#### Data listing
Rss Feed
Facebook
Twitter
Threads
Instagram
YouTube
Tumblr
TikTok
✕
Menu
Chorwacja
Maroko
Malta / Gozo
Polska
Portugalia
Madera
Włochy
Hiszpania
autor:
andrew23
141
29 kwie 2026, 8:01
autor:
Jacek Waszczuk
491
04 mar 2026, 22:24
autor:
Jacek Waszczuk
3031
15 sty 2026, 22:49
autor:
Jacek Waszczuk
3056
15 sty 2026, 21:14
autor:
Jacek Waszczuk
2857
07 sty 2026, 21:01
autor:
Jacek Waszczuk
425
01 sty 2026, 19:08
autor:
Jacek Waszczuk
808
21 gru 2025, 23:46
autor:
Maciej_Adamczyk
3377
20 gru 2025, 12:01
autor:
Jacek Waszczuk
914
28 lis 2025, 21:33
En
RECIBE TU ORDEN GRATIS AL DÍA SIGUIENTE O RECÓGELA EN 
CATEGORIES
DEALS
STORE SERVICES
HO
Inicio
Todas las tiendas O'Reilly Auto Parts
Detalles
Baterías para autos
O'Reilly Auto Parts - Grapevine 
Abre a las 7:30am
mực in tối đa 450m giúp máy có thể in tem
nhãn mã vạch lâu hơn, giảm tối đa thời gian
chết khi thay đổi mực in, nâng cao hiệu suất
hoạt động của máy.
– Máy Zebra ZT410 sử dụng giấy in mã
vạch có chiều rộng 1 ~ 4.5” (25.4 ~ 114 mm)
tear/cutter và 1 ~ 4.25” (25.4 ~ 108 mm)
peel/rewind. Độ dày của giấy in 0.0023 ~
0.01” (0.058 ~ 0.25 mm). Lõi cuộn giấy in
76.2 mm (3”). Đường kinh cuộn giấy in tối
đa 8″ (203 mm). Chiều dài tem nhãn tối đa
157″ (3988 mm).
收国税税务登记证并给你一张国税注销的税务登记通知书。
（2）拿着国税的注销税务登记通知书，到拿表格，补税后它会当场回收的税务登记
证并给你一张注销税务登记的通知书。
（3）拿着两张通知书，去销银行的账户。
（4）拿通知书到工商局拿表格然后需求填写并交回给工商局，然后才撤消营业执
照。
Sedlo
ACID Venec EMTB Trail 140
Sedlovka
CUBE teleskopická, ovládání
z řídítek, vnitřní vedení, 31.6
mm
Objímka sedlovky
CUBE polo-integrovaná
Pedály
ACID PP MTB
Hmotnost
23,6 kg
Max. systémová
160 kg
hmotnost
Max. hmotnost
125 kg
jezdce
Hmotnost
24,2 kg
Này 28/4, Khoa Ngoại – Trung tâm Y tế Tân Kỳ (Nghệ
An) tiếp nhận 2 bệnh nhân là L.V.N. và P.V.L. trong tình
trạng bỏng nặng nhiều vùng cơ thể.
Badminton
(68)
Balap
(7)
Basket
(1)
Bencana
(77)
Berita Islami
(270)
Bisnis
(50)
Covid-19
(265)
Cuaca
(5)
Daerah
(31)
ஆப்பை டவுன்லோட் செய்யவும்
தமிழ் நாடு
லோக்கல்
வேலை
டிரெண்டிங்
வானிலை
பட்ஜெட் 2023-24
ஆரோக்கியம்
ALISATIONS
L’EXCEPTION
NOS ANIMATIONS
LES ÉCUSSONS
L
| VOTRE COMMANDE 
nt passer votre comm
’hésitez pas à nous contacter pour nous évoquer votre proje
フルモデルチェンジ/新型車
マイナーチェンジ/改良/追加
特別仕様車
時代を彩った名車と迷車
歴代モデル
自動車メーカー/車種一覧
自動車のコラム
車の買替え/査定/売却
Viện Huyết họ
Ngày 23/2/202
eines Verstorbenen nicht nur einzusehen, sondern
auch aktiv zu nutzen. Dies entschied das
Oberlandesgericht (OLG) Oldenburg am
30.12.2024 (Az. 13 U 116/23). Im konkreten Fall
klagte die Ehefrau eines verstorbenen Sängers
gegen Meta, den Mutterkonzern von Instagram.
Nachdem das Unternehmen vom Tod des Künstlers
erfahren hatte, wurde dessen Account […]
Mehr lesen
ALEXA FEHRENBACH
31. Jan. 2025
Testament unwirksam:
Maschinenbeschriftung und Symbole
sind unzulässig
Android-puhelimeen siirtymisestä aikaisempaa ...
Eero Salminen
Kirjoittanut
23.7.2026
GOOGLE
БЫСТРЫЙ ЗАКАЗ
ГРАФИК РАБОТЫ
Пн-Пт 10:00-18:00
########
The required response is a complete, exact copy of the records.

• Answer for this exercise
Rss Feed
Facebook
Twitter
Threads
Instagram
YouTube
Tumblr
TikTok
✕
Menu
Chorwacja
Maroko
Malta / Gozo
Polska
Portugalia
Madera
Włochy
Hiszpania
autor:
andrew23
141
29 kwie 2026, 8:01
autor:
Jacek Waszczuk
491
04 mar 2026, 22:24
autor:
Jacek Waszczuk
3031
15 sty 2026, 22:49
autor:
Jacek Waszczuk
3056
15 sty 2026, 21:14
autor:
Jacek Waszczuk
2857
07 sty 2026, 21:01
autor:
Jacek Waszczuk
425
01 sty 2026, 19:08
autor:
Jacek Waszczuk
808
21 gru 2025, 23:46
autor:
Maciej_Adamczyk
3377
20 gru 2025, 12:01
autor:
Jacek Waszczuk
914
28 lis 2025, 21:33
En
RECIBE TU ORDEN GRATIS AL DÍA SIGUIENTE O RECÓGELA EN 
CATEGORIES
DEALS
STORE SERVICES
HO
Inicio
Todas las tiendas O'Reilly Auto Parts
Detalles
Baterías para autos
O'Reilly Auto Parts - Grapevine 
Abre a las 7:30am
mực in tối đa 450m giúp máy có thể in tem
nhãn mã vạch lâu hơn, giảm tối đa thời gian
chết khi thay đổi mực in, nâng cao hiệu suất
hoạt động của máy.
– Máy Zebra ZT410 sử dụng giấy in mã
vạch có chiều rộng 1 ~ 4.5” (25.4 ~ 114 mm)
tear/cutter và 1 ~ 4.25” (25.4 ~ 108 mm)
peel/rewind. Độ dày của giấy in 0.0023 ~
0.01” (0.058 ~ 0.25 mm). Lõi cuộn giấy in
76.2 mm (3”). Đường kinh cuộn giấy in tối
đa 8″ (203 mm). Chiều dài tem nhãn tối đa
157″ (3988 mm).
收国税税务登记证并给你一张国税注销的税务登记通知书。
（2）拿着国税的注销税务登记通知书，到拿表格，补税后它会当场回收的税务登记
证并给你一张注销税务登记的通知书。
（3）拿着两张通知书，去销银行的账户。
（4）拿通知书到工商局拿表格然后需求填写并交回给工商局，然后才撤消营业执
照。
Sedlo
ACID Venec EMTB Trail 140
Sedlovka
CUBE teleskopická, ovládání
z řídítek, vnitřní vedení, 31.6
mm
Objímka sedlovky
CUBE polo-integrovaná
Pedály
ACID PP MTB
Hmotnost
23,6 kg
Max. systémová
160 kg
hmotnost
Max. hmotnost
125 kg
jezdce
Hmotnost
24,2 kg
Này 28/4, Khoa Ngoại – Trung tâm Y tế Tân Kỳ (Nghệ
An) tiếp nhận 2 bệnh nhân là L.V.N. và P.V.L. trong tình
trạng bỏng nặng nhiều vùng cơ thể.
Badminton
(68)
Balap
(7)
Basket
(1)
Bencana
(77)
Berita Islami
(270)
Bisnis
(50)
Covid-19
(265)
Cuaca
(5)
Daerah
(31)
ஆப்பை டவுன்லோட் செய்யவும்
தமிழ் நாடு
லோக்கல்
வேலை
டிரெண்டிங்
வானிலை
பட்ஜெட் 2023-24
ஆரோக்கியம்
ALISATIONS
L’EXCEPTION
NOS ANIMATIONS
LES ÉCUSSONS
L
| VOTRE COMMANDE 
nt passer votre comm
’hésitez pas à nous contacter pour nous évoquer votre proje
フルモデルチェンジ/新型車
マイナーチェンジ/改良/追加
特別仕様車
時代を彩った名車と迷車
歴代モデル
自動車メーカー/車種一覧
自動車のコラム
車の買替え/査定/売却
Viện Huyết họ
Ngày 23/2/202
eines Verstorbenen nicht nur einzusehen, sondern
auch aktiv zu nutzen. Dies entschied das
Oberlandesgericht (OLG) Oldenburg am
30.12.2024 (Az. 13 U 116/23). Im konkreten Fall
klagte die Ehefrau eines verstorbenen Sängers
gegen Meta, den Mutterkonzern von Instagram.
Nachdem das Unternehmen vom Tod des Künstlers
erfahren hatte, wurde dessen Account […]
Mehr lesen
ALEXA FEHRENBACH
31. Jan. 2025
Testament unwirksam:
Maschinenbeschriftung und Symbole
sind unzulässig
Android-puhelimeen siirtymisestä aikaisempaa ...
Eero Salminen
Kirjoittanut
23.7.2026
GOOGLE
БЫСТРЫЙ ЗАКАЗ
ГРАФИК РАБОТЫ
Пн-Пт 10:00-18:00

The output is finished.